Reciprocal Peer Tutoring
You will be randomly assigned to work with another student throughout the term. There is to be no changing of partners. Before each exam you will meet, inside and outside of class, and complete certain structured assignments. There are four components to this process.
- Prior to each exam each student must prepare a multiple-choice “practice” exam of 30 items total. You should select an equal number from each chapter based on the information covered in the chapters for that exam. These items must be original; they cannot be taken from the chapter quizzes you will be taking on Blackboard. The exam is administered to your partner during a reciprocal peer tutoring meeting. Each student must also prepare an answer sheet with the right answer for each test item, along with a brief explanation of why the answer is correct. You will meet, take each other’s exams, and review and discuss the correct responses.
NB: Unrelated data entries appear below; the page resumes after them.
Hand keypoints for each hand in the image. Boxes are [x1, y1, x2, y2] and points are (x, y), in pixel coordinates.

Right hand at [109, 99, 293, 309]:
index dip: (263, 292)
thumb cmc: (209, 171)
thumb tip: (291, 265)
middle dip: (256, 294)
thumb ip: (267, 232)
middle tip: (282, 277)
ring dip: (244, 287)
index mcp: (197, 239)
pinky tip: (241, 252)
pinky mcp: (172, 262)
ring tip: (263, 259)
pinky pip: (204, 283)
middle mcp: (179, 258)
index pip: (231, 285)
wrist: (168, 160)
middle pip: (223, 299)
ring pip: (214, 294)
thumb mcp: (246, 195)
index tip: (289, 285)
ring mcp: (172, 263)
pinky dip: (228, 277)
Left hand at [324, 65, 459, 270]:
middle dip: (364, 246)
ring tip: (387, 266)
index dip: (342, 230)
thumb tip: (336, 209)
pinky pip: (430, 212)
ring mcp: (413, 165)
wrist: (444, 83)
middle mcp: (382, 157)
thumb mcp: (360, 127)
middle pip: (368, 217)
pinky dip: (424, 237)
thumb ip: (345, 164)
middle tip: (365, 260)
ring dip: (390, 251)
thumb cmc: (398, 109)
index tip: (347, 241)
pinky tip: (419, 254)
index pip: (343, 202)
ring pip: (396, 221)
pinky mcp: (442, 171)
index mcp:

- Each student provides a brief constructive “critique” of your partner’s exam (confusing items? Too difficult? Etc.).
- All of these materials-completed practice exams, answer sheets, and test critiques – are to be submitted to me in hard copy and also are to be uploaded to Blackboard. Clearly identify and label the sections as follows:
- Multiple choice questions
- Answers to multiple choice questions
- Critique/Feedback to your peer on his/her test
These are due no later than the start of class on the day indicated on the schedule. Failure to turn in these exercises on time will result in a zero.
- You are to turn in a printed copy to me in class AND upload it to Blackboard.
- Be sure to keep copies of all assignments to guard against loss.
- DO NOT email them to me or place assignments or projects in my mailbox as they will not be accepted.
The I-grade policy prohibits the assignment of an “incomplete” unless the student is passing the class and has only a small portion of the work to complete. University policies for “I” grades are clear. I can only grant “I” grades that meet the criteria.
This course uses the plus/minus grading policy. Course grades, at a minimum, will be determined as indicated in the table below.
PERCENTAGE LETTER GRADE
97 to 100 A+
94 to 97 A
90 to 94 A-
87 to 90 B+
84 to 87 B
80 to 84 B-
77 to 80 C+
74 to 77 C
70 to 74 C-
67 to 70 D+
64 to 67 D
60 to 64 D-
0 to 60 F
To avoid any omissions, the upper limit of a range must be equal to the lower limit of the range directly above. Thus a range of 87 to 90 includes all grades up to, but not including 90. The highest range, however, includes 100%.
Extra credit points earned during class will be added to the next exam score PRIOR to the score being posted on Blackboard. The score you see on Blackboard includes your test score AND earned extra credit points.
Course Point Allocation Scheme:
Points, Activity, Percent of final grade
150, Attendance and participation, 10
400, Blackboard quizzes, 20
200, Reciprocal Peer Tutoring, 10
150, Service-learning hours, 10
300, Fieldwork Journal blog, 30
250, Deliverable to Community Partner, 10
100, Course reflections final essay, 10
1550 points total 100 Percent
Professor: Michael D. Coovert, Ph.D.